Bu süreç sana ne kattı peki, sadede gel diyenler çıkabilir muhakkak, hemen o noktaya da gelelim. Tembelliğimden, erteleme huyumdan ve benzeri tüm kötü huylarımdan arındım diyebilseydim keşke. Onlar hala bende sağolsunlar! Ama bu evde geçirdiğim dönem hayatımı gözden geçirmeme sebep oldu. Bu işi neden yapıyorum, niye 24 saatimin yarısını bu işe harcıyorum, mutlu muyum gibi sorularla kendimi kemirdim. Kendimce çeşitli çıkarımlar yaptım, ölçtüm, biçtim, etrafıma danıştım ve otuz yaşımda yaşadığım yaklaşık beş aylık süreç hayatımın gerikalanında nasıl bir rota çizmem gerektiğini gösterdi bana. Henüz tam olarak neresinden nasıl başlamam gerektiğini bilemesem de yavaş yavaş o yola girdiğimi hissediyorum.

Vicdanı boyutunu tartışmadan işin "it" boyutuna gelirsek, köpekle başına bir şey geldikten sonra bir daha onlara yanaşamayanların aksine ben köpeklere karşı bir parça takıntılı hale gelmeye başladım. Ayaklandığım zaman mahallenin köpeklerine zaman zaman mama ve su koydum, hatta bu uğurda bir gün bidondan onlara suluk yaparken iki parmağımı yarıp bir parmağımın ucunu da kıtlattım!

Başıma gelenlerden kendimi izole etme değil, daha bilinçli olma dersini çıkardım. Yaşadıklarım elbette çoğu insanın tıbbi açıdan başına gelenlerden çok daha basit ve hafif ama bunun bile bir insanın hayatında neleri değiştirdiğini göstermek istedim. En azından artık daha az panik olarak hastaneye yatabileceğimi biliyorum (Allah korusun ayhh tık tık), çevremdeki hayvanlara temkinli yaklaşmam ve sakin kalmam, korkunca salak saçma şeyler yapmamam gerektiğini, hasta/ameliyatlı yakınlarıma mümkün olduğunca daha çok ulaşmam gerektiğini öğrendim. Ha bir de kan sulandırıcı iğnenin iğnesinin değil ilacının çok pis yaktığını da!

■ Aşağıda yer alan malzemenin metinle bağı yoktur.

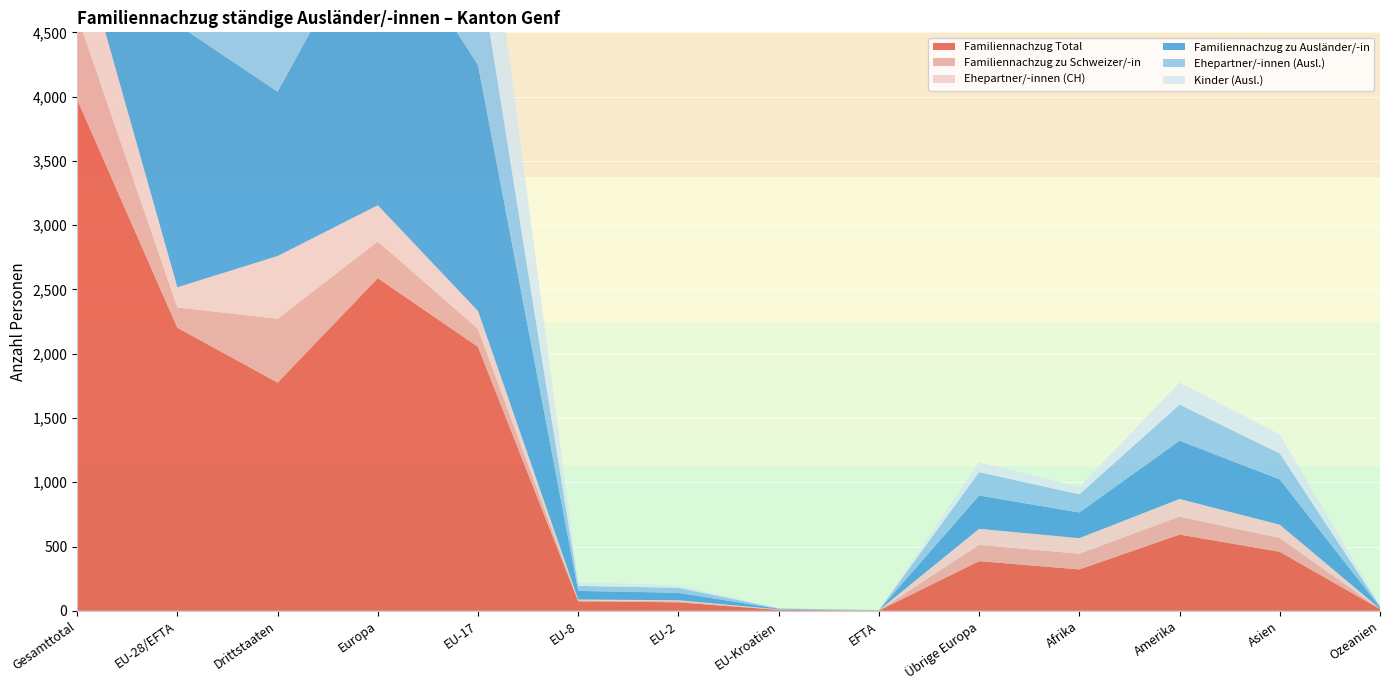

Reading left to right, what are all the values shown in this chart?

Familiennachzug Total: 3977	2202	1775	2588	2053	74	66	7	2	386	322	593	459	14
Familiennachzug zu Schweizer/-in: 655	158	497	285	140	7	8	2	1	127	122	140	107	1
Ehepartner/-innen (CH): 645	157	488	282	139	7	8	2	1	125	121	137	104	1
Familiennachzug zu Ausländer/-in: 3322	2044	1278	2303	1913	67	58	5	1	259	200	453	352	13
Ehepartner/-innen (Ausl.): 1721	908	813	1090	827	39	39	3	0	182	141	281	202	6
Kinder (Ausl.): 1592	1132	460	1209	1082	28	19	2	1	77	58	171	147	7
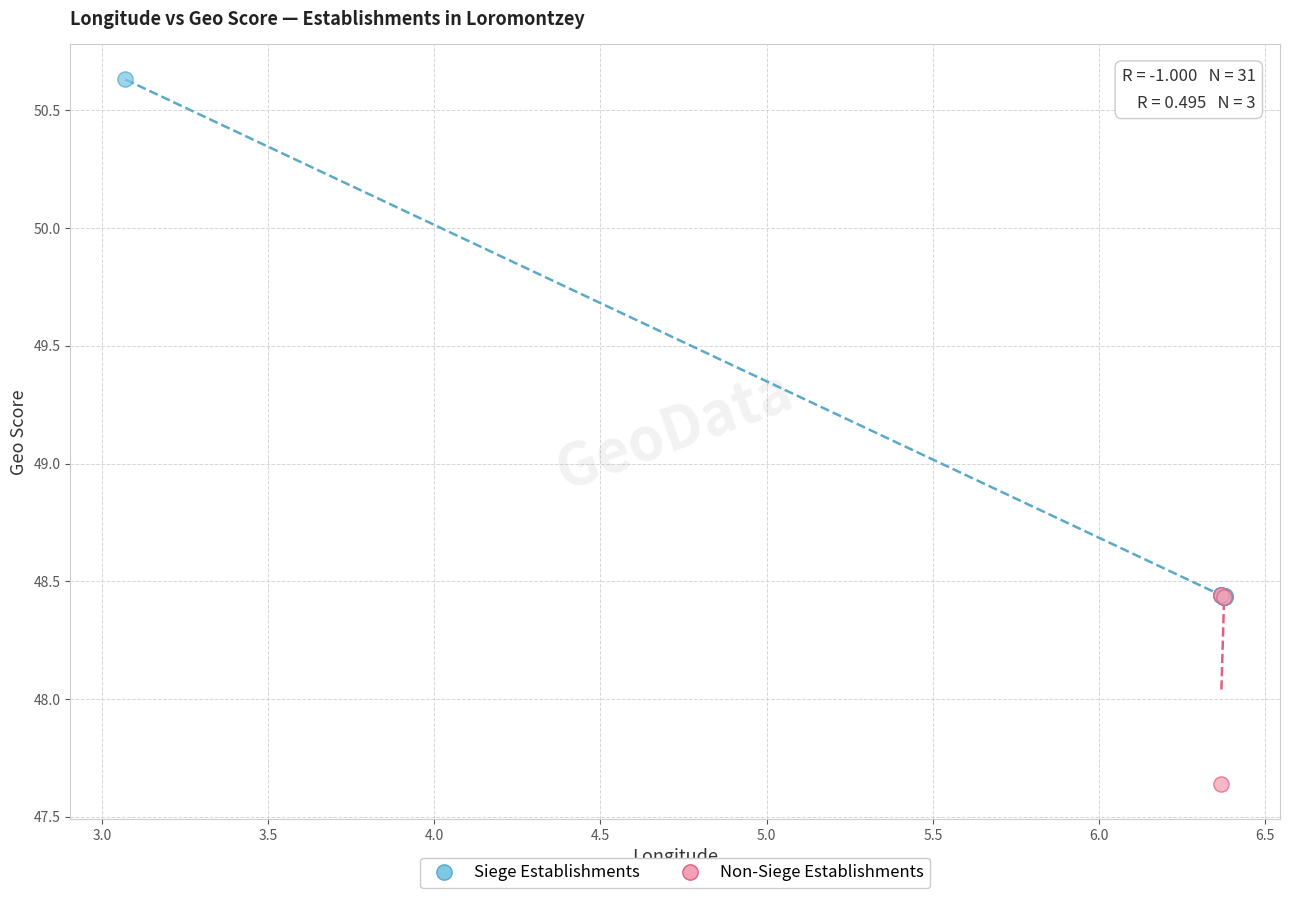

Which series has the largest Y range (max minus min)?

Siege Establishments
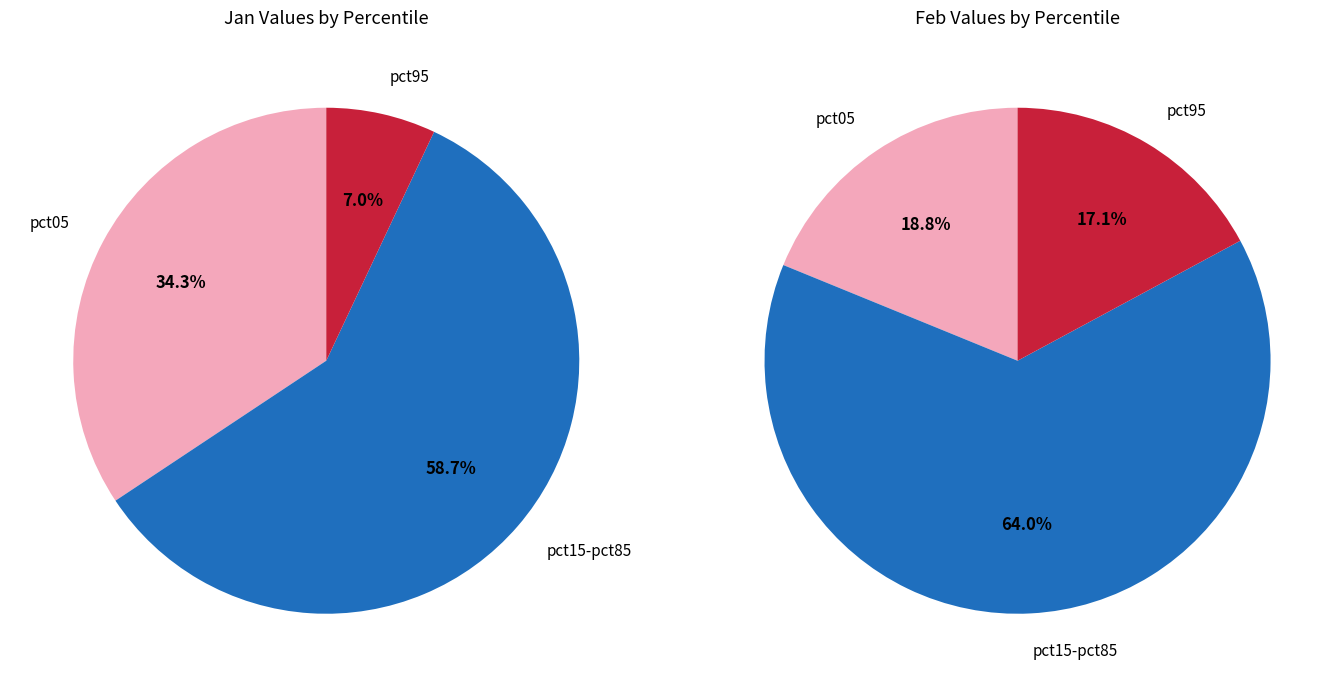

What is the difference between the highest and lowest values at 8?

0.2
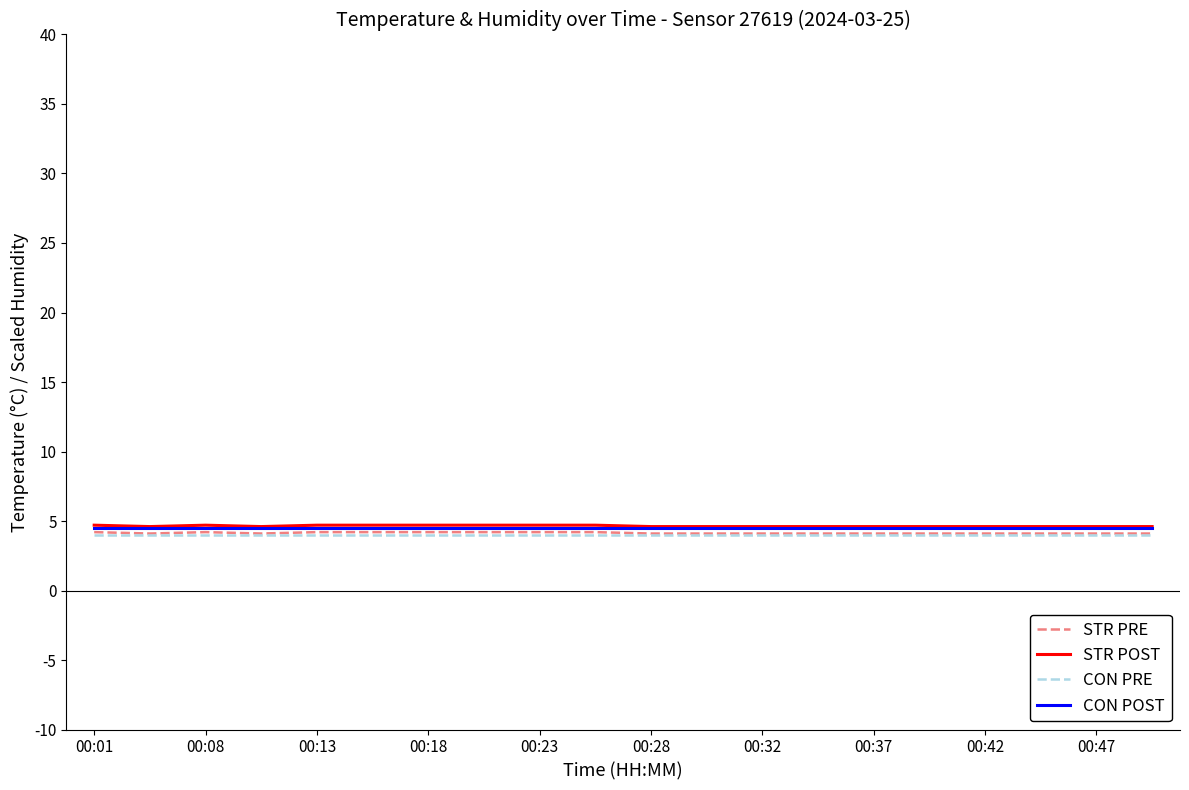

Is this an area chart (filled region under the line)?

No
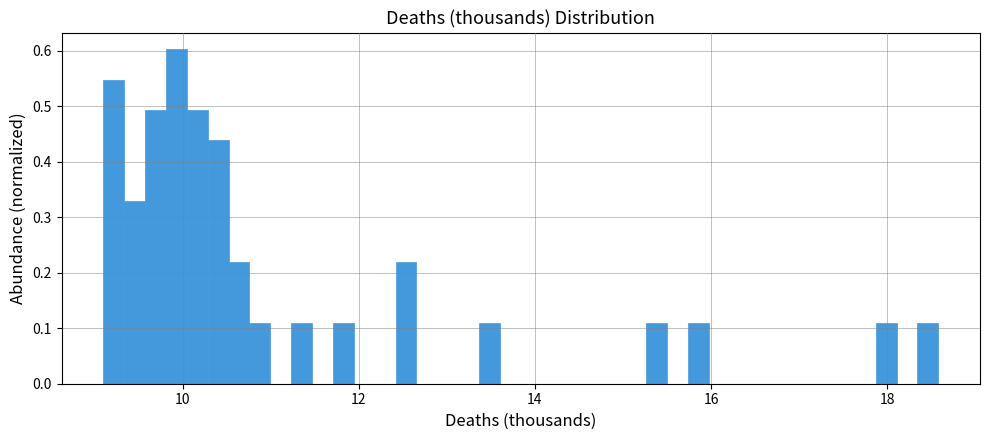

Read against the x-axis, roughly where is the centre of the tallest bar?

10.0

Artık çook ufak da olsa fiziksel kabiliyetlerim kısıtlı olabilir, futbol kariyerim hiç başlamadan bitmiş de olabilir ama bunlar olmadan yoluma devam edemezdim sanırım. Benim yaklaşık bir yıllık süren sınavımın yıl dönümü bugün, başka sınavlarda görüşmek üzere!